More recently, in both 2018 and 2019 bills were introduced in the Iowa legislature to enact a moratorium on new and expanding factory farms until the impacts of the industry could be assessed. While the bills garnered support from numerous legislators and Iowans across the state, neither bill made it past the major hurdle of being passed out of legislative committee. The bill will be introduced again in both the Iowa House and Senate during the 2020 legislative session.

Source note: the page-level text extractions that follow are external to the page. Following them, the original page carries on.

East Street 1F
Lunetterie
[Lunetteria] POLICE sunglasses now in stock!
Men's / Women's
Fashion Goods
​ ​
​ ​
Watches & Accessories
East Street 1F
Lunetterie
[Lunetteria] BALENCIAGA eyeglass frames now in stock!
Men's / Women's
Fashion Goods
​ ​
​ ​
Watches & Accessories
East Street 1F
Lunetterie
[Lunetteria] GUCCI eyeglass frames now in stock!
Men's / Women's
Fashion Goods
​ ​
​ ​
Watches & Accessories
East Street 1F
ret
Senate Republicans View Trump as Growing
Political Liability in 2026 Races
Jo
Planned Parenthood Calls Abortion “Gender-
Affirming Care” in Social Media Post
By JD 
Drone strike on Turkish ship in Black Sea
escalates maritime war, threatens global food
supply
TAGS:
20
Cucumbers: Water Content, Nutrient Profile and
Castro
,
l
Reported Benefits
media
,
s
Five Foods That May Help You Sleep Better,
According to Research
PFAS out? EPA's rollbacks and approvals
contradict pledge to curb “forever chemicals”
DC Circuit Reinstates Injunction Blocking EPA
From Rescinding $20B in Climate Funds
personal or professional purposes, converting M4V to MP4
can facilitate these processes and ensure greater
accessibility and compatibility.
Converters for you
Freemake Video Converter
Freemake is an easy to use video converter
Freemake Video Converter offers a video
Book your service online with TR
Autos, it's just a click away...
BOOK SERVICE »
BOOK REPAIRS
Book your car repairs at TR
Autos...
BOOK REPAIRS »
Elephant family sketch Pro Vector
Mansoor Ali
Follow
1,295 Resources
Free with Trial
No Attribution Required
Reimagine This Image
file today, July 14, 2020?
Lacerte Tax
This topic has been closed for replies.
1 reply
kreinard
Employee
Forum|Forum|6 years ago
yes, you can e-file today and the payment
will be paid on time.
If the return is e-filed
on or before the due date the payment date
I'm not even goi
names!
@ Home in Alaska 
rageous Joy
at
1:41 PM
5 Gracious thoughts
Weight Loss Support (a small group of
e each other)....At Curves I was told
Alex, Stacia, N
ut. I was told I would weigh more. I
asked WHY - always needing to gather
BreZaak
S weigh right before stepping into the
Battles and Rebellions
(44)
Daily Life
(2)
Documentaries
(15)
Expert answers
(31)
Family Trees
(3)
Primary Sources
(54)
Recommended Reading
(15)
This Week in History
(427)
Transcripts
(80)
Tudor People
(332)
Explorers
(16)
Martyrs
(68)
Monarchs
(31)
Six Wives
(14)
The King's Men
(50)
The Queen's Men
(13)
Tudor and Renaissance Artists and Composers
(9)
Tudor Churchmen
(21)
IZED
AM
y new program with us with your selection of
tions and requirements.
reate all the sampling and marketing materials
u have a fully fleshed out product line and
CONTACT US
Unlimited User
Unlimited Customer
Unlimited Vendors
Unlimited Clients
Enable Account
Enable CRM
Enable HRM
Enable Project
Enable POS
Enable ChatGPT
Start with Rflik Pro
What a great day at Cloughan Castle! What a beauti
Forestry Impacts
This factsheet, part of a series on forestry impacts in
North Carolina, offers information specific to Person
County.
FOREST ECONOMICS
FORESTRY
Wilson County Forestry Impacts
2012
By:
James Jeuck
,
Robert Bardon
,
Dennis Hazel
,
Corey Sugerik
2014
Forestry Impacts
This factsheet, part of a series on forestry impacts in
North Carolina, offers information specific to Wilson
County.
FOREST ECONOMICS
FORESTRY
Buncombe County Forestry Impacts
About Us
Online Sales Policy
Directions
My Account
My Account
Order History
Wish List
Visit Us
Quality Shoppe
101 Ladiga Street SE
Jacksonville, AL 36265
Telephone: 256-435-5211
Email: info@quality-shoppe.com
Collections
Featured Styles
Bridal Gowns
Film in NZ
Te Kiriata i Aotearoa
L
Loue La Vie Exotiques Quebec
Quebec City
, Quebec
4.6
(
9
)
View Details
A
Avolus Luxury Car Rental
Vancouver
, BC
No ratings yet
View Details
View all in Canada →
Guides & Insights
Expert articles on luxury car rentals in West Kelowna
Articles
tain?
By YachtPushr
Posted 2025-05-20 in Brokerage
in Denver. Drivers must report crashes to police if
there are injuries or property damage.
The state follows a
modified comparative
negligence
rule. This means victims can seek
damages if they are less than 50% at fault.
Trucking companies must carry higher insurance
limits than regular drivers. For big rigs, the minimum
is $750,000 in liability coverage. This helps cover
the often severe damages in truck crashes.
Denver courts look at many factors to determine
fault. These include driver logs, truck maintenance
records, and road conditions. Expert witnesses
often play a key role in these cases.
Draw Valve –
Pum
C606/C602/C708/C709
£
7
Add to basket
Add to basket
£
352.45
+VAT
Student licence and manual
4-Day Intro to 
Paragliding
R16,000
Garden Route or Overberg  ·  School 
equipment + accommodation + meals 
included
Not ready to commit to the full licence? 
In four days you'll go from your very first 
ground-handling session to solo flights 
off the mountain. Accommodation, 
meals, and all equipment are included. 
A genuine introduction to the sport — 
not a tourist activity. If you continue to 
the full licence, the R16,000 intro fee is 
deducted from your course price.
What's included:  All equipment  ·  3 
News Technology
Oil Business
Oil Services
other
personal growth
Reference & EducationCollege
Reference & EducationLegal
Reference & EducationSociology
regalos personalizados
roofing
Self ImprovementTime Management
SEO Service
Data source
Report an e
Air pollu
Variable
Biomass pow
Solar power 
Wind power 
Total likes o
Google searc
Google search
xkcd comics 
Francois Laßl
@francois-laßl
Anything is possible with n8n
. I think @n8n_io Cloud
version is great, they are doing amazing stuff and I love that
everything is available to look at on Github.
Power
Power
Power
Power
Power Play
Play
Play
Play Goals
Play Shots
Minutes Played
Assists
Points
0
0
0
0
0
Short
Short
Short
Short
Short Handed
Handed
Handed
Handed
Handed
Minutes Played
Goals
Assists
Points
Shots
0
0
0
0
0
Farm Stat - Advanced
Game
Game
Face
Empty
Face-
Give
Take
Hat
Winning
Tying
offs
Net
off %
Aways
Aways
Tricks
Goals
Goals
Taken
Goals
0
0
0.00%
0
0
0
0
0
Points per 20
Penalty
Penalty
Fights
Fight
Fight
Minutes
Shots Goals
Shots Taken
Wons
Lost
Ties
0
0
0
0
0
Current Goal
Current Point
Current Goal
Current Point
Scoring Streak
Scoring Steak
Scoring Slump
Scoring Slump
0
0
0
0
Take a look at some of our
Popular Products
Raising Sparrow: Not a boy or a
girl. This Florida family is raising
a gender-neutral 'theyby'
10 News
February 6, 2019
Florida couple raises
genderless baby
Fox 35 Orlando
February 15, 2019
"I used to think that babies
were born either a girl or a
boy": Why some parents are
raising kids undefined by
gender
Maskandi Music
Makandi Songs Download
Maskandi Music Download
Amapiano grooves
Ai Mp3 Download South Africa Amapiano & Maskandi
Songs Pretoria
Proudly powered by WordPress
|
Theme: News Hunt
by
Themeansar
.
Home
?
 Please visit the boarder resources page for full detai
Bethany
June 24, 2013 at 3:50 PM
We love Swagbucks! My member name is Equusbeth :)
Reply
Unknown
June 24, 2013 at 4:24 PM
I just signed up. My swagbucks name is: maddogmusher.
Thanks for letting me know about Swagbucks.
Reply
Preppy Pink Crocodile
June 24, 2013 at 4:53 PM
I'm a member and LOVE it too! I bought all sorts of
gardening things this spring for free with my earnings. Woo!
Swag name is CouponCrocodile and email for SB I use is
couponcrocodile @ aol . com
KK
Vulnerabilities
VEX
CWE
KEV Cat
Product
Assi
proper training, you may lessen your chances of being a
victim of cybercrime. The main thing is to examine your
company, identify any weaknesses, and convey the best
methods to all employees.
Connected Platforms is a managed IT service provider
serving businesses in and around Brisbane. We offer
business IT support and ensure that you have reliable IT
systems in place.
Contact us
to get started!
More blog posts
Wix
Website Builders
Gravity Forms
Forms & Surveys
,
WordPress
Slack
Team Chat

We will continue to use every tool in our toolbox to demand that our legislators meaningfully address Iowa’s water quality crisis. Iowans have a right to clean water. This is not up for debate and should not be a partisan issue, and yet every year our leaders fail to take meaningful action to protect our waterways and our communities. Every single manure spill and algal bloom demonstrates the failure of Iowa’s voluntary approach to regulating factory farms. Every stream you can’t swim or paddle in demonstrates Iowa legislators’ willingness to sacrifice the public good for the benefit of agribusiness polluters. Enough is enough. It’s time for a moratorium on new and expanding factory farms.

About the Author(s)

Emma Schmit

  • It says a lot...

    …that even the modest animal-welfare bill that passed the Iowa House with unanimous bipartisan support earlier this year got bottled up in the Iowa Senate. It doesn’t take political genius to figure out why. The degree to which Iowa is politically controlled by industrial agriculture is often jaw-dropping.

    And some of the consequences don’t get officially reported. I heard about a bad pinkeye case that was almost certainly caused by a kayak turnover in a polluted Iowa river, according to the doctor who did the diagnosis, but it’s not part of Iowa’s water-pollution statistics.

    Thank you to the determined Iowans who are working so hard for better policies and a better future. If all of us who care and can afford it donated a little money and/or time to good organizations doing water quality work, it could really help.